Looking down the main street, Decumanus Maximus, of Gadara.
I’m always delighted to find chariot ruts in the stones of ancient cities.
Looking across Gadara toward the Golan Heights and to Israel.
Black columns are unusual. I’m used to the white marble typically used by Roman builders.
Detailed stone work. What skilled artists were here.
Remains of a water channel and holding area.
The weeds have grown high in some places. Some of them, like this bush, should stay. 🙂
Columns line the main street in Gadara.
One of the large open spaces in an attractive shape I haven’t seen in Roman cities before.
This was a wading pool of some kind, or a kind of public bath area you could clean your feet in.

Ezat’s friend was eager to show us a part of Gadara that was usually locked to visitors, but today was open. It is the site of a basilica that was built on top of a Roman mausoleum and a byzantine crypt. Signs at the site indicate that it is possible that during the Byzantine era, the site was famous because of an association of the mausoleum with the miracle of when Jesus cast demons out of two men who had been living in some tombs in Gadara. {Matt 8:28-34} Iron gates were unlocked and open, and steps led into pitch blackness. With cell phone lights we tricked my camera into taking a couple of flash shots in there and it’s in surprisingly sound condition for its age. It takes no stretch of the imagination to visualize each vaulted cubby filled with a sarcophagus. In fact, a few are still here. I can even see why the Byzantines thought two demon-possessed men could live here.

The Roman masouleum with some open sarcophagi.
The vaulted ceiling of the mausoleum remains intact.

We walked the street still lined with stone shops. What would they have sold here – not vegetables in such nice buildings, maybe cloth, or jewelry or things to help with worship like beads or figurines or engravings? Farther down the street we came to the theatre. It is smaller than the theatres in Jerash, but still wonderful.

Commerce district, with stone shops lining the street. There were originally twenty, now eleven of them can be seen. Of those, some of the vaulted ceilings are intact.
Looking back toward a side entrance into the theatre. The long narrow pit behind the stage was unusual to me, but I realize it would have been beneath the stage and could have been a way for actors to move from one side to the other while unseen.
Check out these fancy seats in the top row!
Margaret and me, goofing around. This theatre was one of 3 in Gadara, and could seat around 3000. It was not only for tragedies and dramas, but also for religious and political events, and for jumping tourists. {Photo by Margaret Campbell}

We were ready for a rest from touring, and headed back into the nearby city of Irbid. Ezat explained that this is his home city, and where his mother and brother still live. He asked hesitantly if we would be interested in visiting his home. Of course we would! Then we ran into town and picked up his mother who was laden with bundles, and then picked up his brother, and then went to their large, beautiful apartment where the Haddad family again started laying out a table for us, serving drinks, and entertaining us. It was the second time we had been so honored in Jordan.
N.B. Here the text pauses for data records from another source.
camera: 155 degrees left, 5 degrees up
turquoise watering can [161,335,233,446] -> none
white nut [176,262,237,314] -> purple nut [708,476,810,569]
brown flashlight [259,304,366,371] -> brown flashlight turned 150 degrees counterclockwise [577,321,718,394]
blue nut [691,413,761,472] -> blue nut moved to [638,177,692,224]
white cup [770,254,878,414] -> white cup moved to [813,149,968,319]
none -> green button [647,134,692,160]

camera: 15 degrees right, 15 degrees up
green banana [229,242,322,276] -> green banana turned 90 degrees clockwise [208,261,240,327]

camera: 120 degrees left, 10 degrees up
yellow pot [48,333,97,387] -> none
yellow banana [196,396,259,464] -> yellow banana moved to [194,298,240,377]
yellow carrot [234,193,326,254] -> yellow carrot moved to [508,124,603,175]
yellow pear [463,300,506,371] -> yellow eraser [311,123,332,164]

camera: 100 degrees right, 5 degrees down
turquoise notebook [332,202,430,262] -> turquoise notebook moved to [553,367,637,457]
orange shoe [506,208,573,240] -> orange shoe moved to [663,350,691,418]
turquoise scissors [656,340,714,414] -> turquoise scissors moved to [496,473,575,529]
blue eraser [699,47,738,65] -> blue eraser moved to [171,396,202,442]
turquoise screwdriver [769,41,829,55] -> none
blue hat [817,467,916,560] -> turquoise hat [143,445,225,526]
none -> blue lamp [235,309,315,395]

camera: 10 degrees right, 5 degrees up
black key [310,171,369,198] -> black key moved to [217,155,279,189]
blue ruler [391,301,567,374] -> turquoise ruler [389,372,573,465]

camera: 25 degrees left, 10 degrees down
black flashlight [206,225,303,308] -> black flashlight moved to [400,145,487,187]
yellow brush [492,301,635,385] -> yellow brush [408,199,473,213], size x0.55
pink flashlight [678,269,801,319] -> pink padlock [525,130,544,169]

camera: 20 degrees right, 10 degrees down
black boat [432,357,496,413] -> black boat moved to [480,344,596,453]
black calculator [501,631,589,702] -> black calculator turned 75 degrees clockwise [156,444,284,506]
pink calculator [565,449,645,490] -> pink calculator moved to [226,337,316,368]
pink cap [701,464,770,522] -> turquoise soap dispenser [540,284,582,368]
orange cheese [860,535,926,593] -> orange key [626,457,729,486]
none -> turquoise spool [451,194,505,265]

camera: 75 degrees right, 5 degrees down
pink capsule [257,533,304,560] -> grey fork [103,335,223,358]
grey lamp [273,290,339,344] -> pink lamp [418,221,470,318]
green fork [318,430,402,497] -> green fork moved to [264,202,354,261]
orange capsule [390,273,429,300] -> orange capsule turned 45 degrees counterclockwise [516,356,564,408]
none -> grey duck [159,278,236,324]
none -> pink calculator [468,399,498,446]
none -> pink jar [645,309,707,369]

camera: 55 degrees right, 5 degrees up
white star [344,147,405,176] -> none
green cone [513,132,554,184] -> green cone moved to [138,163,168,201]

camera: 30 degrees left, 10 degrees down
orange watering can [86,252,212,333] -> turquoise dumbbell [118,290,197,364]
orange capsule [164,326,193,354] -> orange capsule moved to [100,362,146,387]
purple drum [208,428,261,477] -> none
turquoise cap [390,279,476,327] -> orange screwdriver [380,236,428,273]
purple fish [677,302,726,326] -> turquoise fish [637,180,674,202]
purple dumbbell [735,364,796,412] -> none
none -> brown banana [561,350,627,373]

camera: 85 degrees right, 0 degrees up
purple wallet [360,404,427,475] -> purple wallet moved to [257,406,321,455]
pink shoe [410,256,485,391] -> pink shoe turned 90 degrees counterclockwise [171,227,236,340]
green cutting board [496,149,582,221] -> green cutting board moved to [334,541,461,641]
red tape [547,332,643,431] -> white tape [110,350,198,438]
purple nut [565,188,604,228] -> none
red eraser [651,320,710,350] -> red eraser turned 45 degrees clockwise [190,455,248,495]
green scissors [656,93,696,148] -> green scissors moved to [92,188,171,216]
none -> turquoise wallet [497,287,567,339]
The brothers explained that, while they do not drink, they make an exceptional wine that is aged, and only gets better with age. They asked if we would like to try it, and we did. It tastes like a port wine, and I loved it. I bought a bottle to take home with me. It was expensive, but they cut me a deal, and again explained that it had been aged over a decade. Then we sat and chatted and told stories and asked questions of each other. We ate these savory tarts that were filled with onions and something, flavoured with tumeric and something… I don’t remember the details but they were SO GOOD! Ezat’s mother pushed them on us till we were about to burst. After we finished, we said goodbye and Ezat took us back to our hotel in Amman.

Handmade savory tarts, and the always-present olives, cucumbers, and tomatoes.